The whole purpose is to present India in a way that they can understand the growth story here, explains Sankaran. “The visiting students do a couple of courses when they come here for the summer, for five weeks. One course is on international business, where they understand how India went from bankruptcy to become the third-largest economy in the world, over a period of twenty years.”
“We start with the pre-1991 reform period; and, then, post-reform 20-year period. In this, we take up a few industries to show how India, either by design or accident, achieved the growth that is currently on the way. We use the information technology sector as a good case study to show how private sector has contributed to the growth story which later got designed as the industrial policy of India. More importantly, we highlight how ordinary people could get into starting a new business and run a business, and how the power of entrepreneurship can fuel the economic growth in India.”

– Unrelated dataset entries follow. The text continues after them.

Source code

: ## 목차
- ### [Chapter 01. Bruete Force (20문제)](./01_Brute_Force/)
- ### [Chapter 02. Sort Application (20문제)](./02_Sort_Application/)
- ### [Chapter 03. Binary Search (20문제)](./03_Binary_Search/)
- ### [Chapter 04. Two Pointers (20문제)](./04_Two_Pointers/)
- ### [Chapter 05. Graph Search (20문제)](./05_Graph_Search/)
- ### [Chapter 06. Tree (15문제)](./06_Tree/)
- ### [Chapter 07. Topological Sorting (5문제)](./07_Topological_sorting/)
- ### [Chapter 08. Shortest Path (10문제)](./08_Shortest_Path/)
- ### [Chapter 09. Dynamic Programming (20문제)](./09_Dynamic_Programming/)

The other programme during the five-week period is for the students to independently to do a field-study under academic guidance, Sankaran continues. “It’s not a classroom study; each one picks a particular sector that they are interested in, like supply chain management in the garment export, or the impact of Internet on advertising in the newspaper business, and things like that, so that they go out and interview executives and prepare a field-study report.”
This, as Sankaran underlines, gets the students a good view of India, to meet with business men and women, to understand local issues in running a profitable business, and cost of running a company here. Also, they immerse themselves in the local culture. For, they understand India through the five senses: they smell India, they hear India, they see India, they taste India, and they feel India.”